The calculations have been performed by diabetes researchers from the Norwegian Institute of Public Health, NTNU, UiT Norwegian Arctic University, and Oslo University Hospital, the FHI wrote in a press release.
“It seems that the number of people diagnosed with diabetes in Norway has approximately doubled in the last 20 years,” diabetes researcher Lars Christian Mørch Stene at the FHI noted.
More people are getting diabetes
The incidence of type 1 diabetes in children and adolescents has increased over time, but type 2 diabetes is mostly behind the increase in the total number of cases in the entire population.
Researchers find it problematic that the increase is so huge.

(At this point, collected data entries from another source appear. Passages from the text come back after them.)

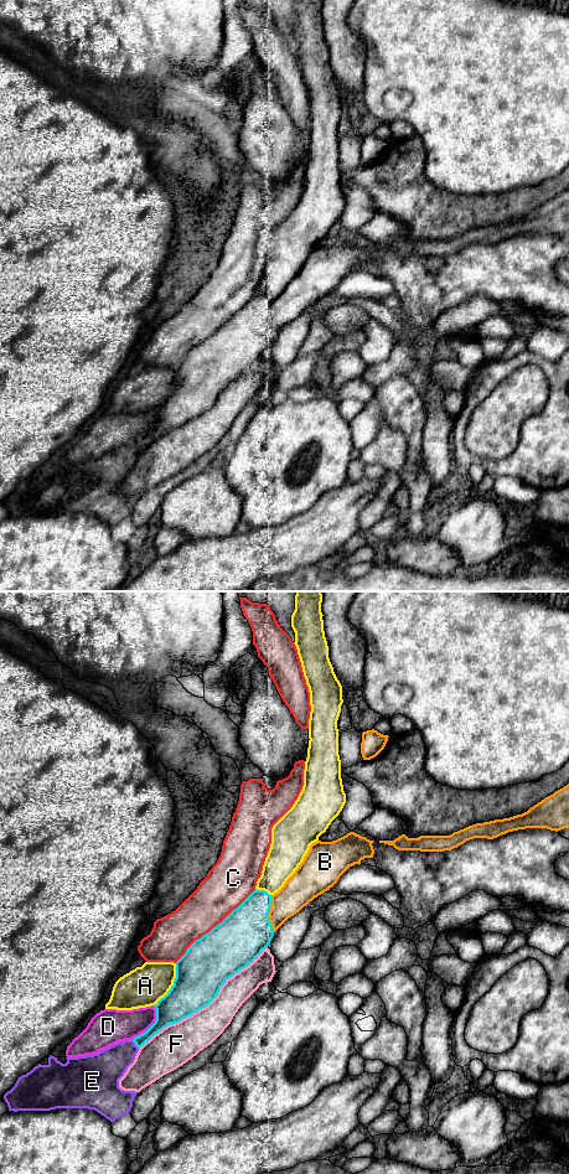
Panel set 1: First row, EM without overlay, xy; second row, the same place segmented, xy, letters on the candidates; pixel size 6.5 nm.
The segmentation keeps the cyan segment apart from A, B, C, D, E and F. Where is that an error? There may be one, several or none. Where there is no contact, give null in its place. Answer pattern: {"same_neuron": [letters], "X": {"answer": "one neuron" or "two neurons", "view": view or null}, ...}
{"same_neuron": ["B"], "A": {"answer": "two neurons", "view": "xy"}, "B": {"answer": "one neuron", "view": "xy"}, "C": {"answer": "two neurons", "view": "xy"}, "D": {"answer": "two neurons", "view": "xy"}, "E": {"answer": "two neurons", "view": "xy"}, "F": {"answer": "two neurons", "view": "xy"}}

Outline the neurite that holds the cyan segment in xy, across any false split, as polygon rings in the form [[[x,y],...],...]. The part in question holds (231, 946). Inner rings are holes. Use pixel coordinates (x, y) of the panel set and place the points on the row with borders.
[[[355,832],[332,842],[317,841],[310,845],[302,863],[278,893],[269,895],[264,890],[255,889],[221,924],[196,940],[176,962],[174,986],[154,1005],[156,1020],[145,1033],[133,1039],[135,1045],[141,1048],[167,1025],[179,1023],[208,1005],[228,978],[258,958],[262,951],[269,946],[274,932],[289,917],[299,912],[315,898],[330,890],[350,867],[361,864],[364,858],[373,858],[373,842]]]

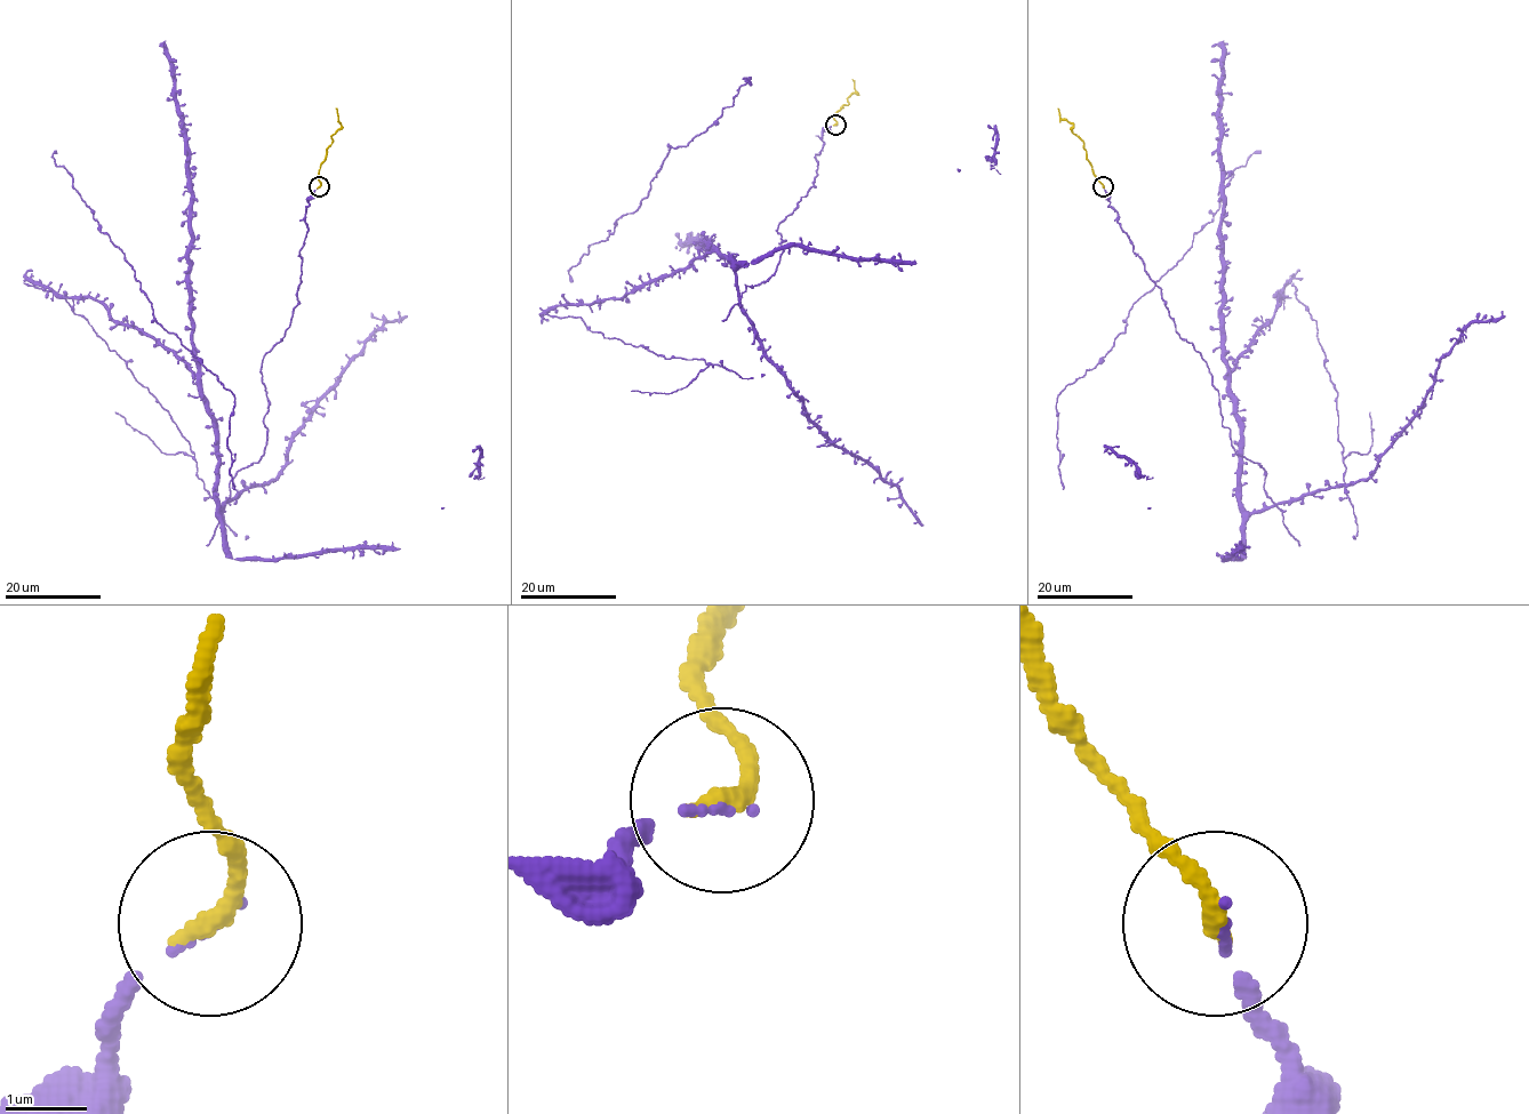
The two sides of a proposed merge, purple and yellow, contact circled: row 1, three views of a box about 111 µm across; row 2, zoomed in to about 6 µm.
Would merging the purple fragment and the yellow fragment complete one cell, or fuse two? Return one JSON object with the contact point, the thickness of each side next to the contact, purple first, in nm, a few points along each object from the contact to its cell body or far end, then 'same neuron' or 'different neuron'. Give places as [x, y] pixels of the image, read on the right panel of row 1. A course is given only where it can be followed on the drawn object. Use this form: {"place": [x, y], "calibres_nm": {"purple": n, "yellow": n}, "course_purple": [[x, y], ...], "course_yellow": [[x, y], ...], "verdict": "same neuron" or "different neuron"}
{"place": [1103, 186], "calibres_nm": {"purple": 70, "yellow": 240}, "course_purple": [[1103, 187], [1265, 472], [1273, 504], [1250, 513], [1231, 370], [1295, 287], [1353, 537]], "course_yellow": [[1103, 187], [1082, 142], [1073, 133], [1073, 125], [1059, 117], [1057, 109]], "verdict": "same neuron"}

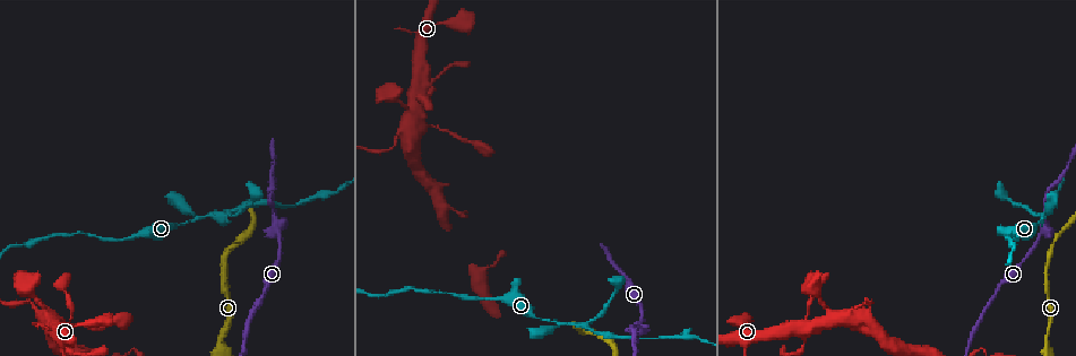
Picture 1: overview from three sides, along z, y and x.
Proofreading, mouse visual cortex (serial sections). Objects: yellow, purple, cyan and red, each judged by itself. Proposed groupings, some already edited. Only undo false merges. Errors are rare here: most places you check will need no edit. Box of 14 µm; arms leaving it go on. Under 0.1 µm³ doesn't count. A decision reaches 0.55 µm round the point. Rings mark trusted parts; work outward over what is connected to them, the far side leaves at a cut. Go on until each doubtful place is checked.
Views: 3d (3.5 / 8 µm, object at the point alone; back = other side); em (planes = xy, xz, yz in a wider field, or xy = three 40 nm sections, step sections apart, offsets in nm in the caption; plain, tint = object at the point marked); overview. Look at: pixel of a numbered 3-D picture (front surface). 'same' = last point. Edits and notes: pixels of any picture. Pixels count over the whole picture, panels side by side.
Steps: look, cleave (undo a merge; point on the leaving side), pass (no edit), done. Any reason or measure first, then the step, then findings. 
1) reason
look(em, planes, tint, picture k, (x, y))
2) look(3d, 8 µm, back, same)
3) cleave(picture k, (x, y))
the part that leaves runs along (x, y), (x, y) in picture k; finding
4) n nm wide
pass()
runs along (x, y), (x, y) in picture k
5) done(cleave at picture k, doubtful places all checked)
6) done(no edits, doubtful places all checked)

side arm on a straight run
look(3d, 3.5 µm, picture 1, (1044, 216))

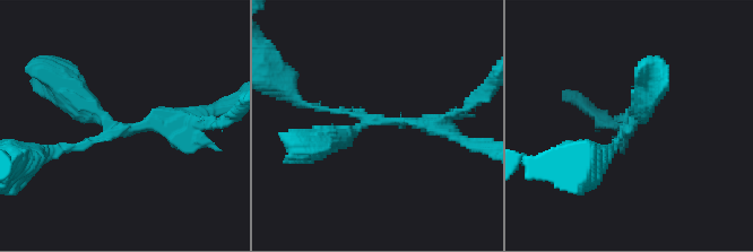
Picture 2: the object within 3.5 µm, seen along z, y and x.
3 arms; arms of 100, 150, 300 nm; shape alone is not enough
look(em, xy, step 5, tint, picture 2, (369, 117))

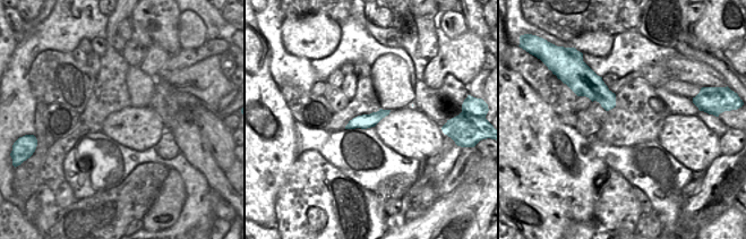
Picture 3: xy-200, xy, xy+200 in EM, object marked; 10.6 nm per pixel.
pass()
all the same cell

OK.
thin neck
look(3d, 3.5 µm, picture 1, (272, 202))

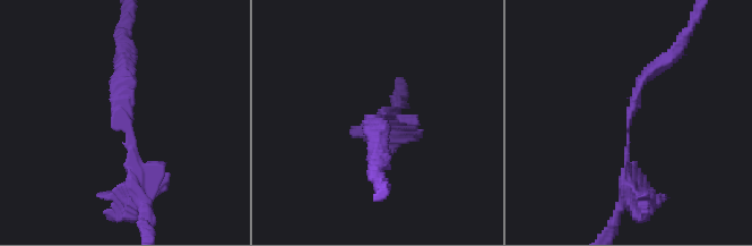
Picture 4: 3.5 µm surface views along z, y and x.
arms of 150, 200 nm; now the EM
look(em, xy, step 3, tint, picture 4, (628, 119))

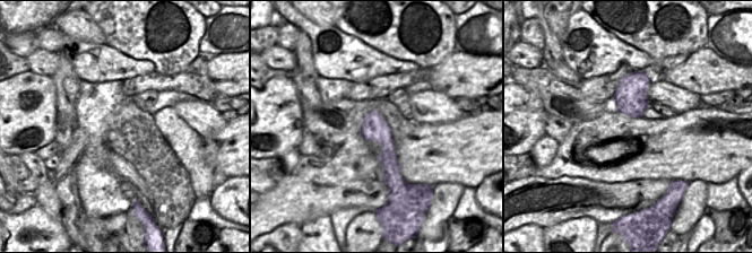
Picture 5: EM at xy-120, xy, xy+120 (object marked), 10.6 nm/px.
pass()
one cell here

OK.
abrupt turn
look(3d, 3.5 µm, picture 1, (1046, 339))

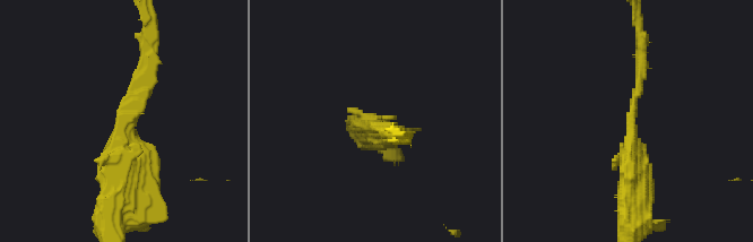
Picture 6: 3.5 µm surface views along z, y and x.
3 arms; arms of 150, 150, 300 nm; now the EM
look(em, planes, tint, picture 6, (380, 125))

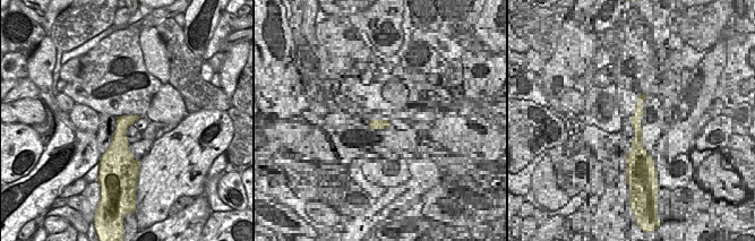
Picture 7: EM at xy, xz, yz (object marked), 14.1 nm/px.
pass()
runs along (145, 53), (127, 154), (158, 179) in picture 6; one cell here

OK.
side arm on a straight run
look(3d, 3.5 µm, picture 1, (584, 327))

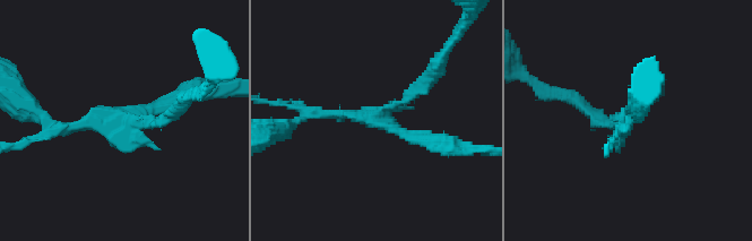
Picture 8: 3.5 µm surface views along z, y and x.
now the EM
look(em, xy, step 5, tint, picture 8, (378, 115))

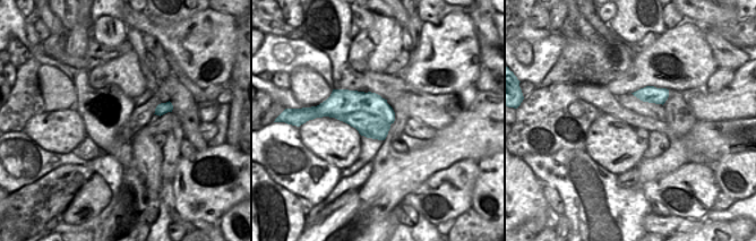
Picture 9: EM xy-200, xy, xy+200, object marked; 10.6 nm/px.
440 nm wide
pass()
runs along (53, 135), (129, 121), (189, 93) in picture 8; one cell here

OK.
done(no edits, doubtful places all checked)

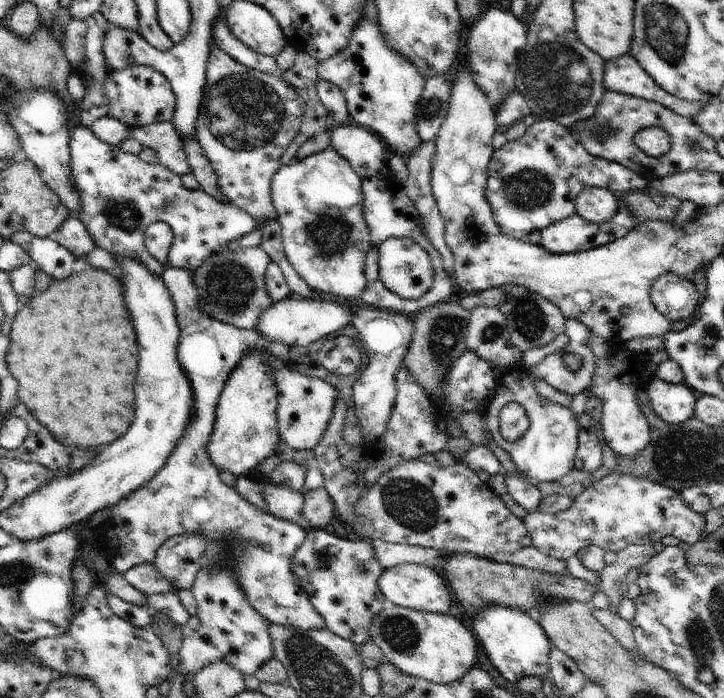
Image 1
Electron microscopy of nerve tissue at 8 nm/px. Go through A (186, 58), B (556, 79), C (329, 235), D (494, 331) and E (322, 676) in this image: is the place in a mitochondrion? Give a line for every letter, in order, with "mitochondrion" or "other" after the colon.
A: other
B: mitochondrion
C: mitochondrion
D: mitochondrion
E: mitochondrion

Obesity and physical inactivity could be partially to blame for the increase in the number of cases of type 2 diabetes.
But there are also a number of positive public health factors that may contribute to the increase in the number of people with diabetes.
People are living longer
Among other things, people are living longer and longer and the health service is now better at detecting diseases.
About 90% of all people with diabetes have type 2 diabetes.
It is considered a lifestyle disease – the risk of developing it is reduced if you are physically active and avoid obesity.
Type 1 diabetes is an autoimmune disease that usually occurs at a relatively young age.